Adam Levinter:               Yeah, I mean, speaking of shirts, Stitch Fix is an incredible case study on how to successfully create a direct-to-customer retail play online, do it with a subscription model in place, and really pay attention to the customer experience. I mean, this has been the Netflix of fashion since day one, highly driven by data science. Actually, one of the former VPs of Netflix came over to Stitch Fix, and that was a big turning point for the company, but they're hugely profitable because they're so heavily focused on the personalized customer experience. Each shopper gets a personal shopper that handles their account, but there's so much more that's customer-centric about this brand, and that's really why it's become so successful.

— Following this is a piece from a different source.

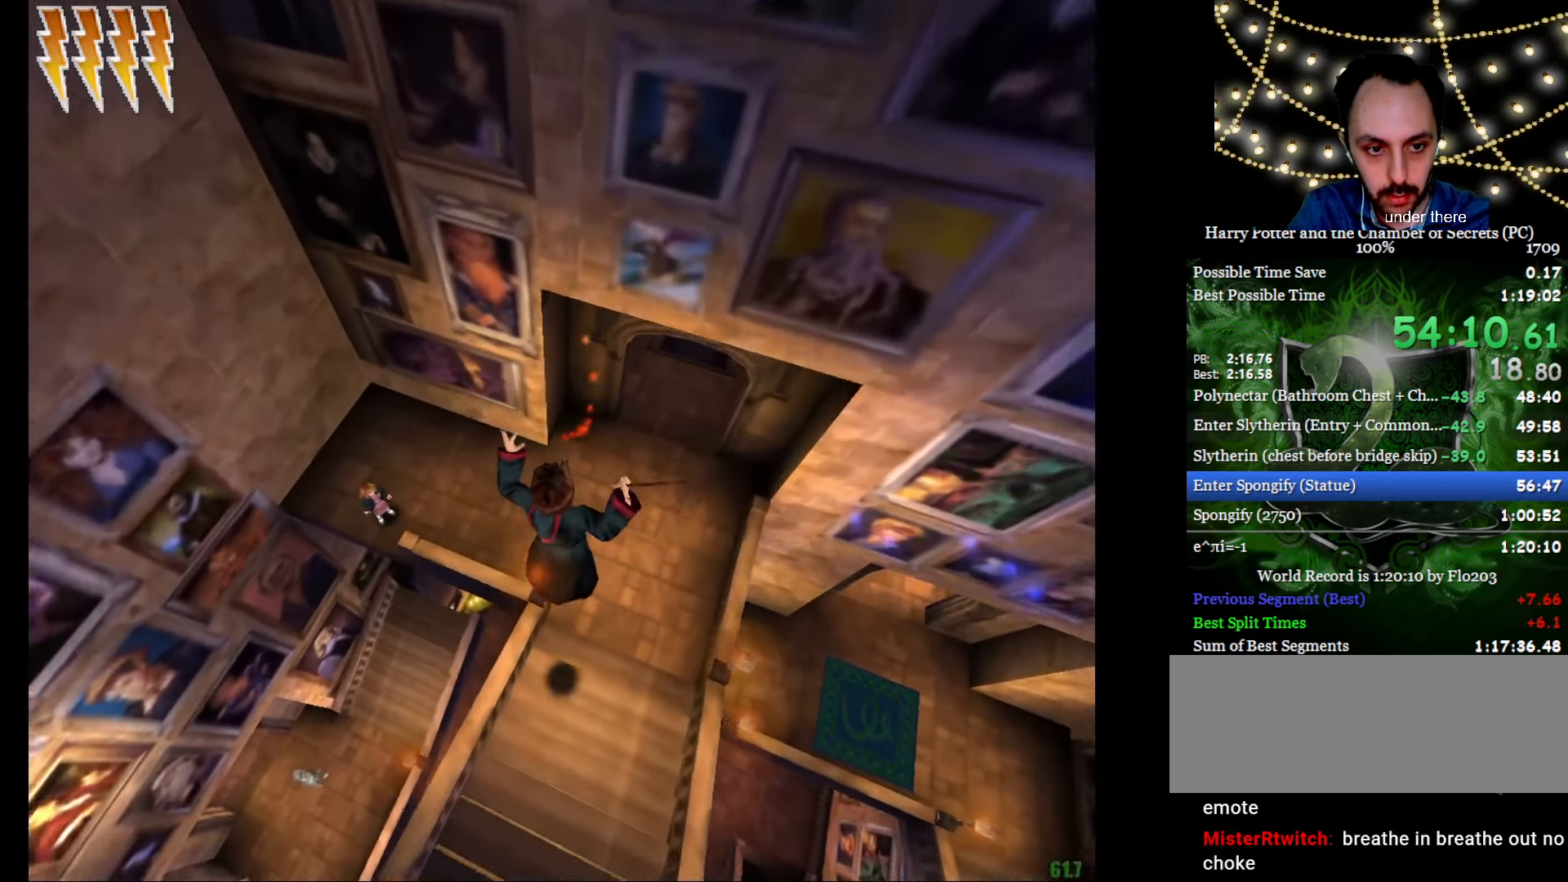
{"keys": ["e", "w"], "mouse": ["right"], "events": [[17, "mouse_left", "down"], [67, "f", "down"], [117, "mouse_left", "up"], [200, "mouse_left", "down"], [300, "mouse_left", "up"], [400, "mouse_left", "down"], [434, "f", "up"], [484, "mouse_left", "up"]]}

Jon Voigt:                        Right, right. You talked about some industries not being able to really go into a subscription business, but how often have you seen a hybrid, where part of the business is subscription, the rest isn't, maybe because that other area doesn't ... Maybe society's not ready for it yet, or it's just not an easy product to build in a subscription model. How often do you see a hybrid of these businesses, and does that actually, in some situations, build a stronger business because they have options for different people?

Adam Levinter:               It's a good question. You know, the first obvious example that comes to mind of a hybrid is Amazon. I know that's a very cliché example, but it's important for so many different reasons. The Amazon Flywheel is so powerful because of ... Really, because of the subscription foundation that they've built since 2005 with the launch of Amazon Prime. I think it's around 2005. But Prime is really the focus of the business. They have another division, Amazon Web Services, which is their cloud infrastructure, which is also built on a SAS model. Amazon Web Services, I think, as a stand alone business, represents about 10 or 15% of Amazon's total revenue, even though the average person doesn't know AWS even exists.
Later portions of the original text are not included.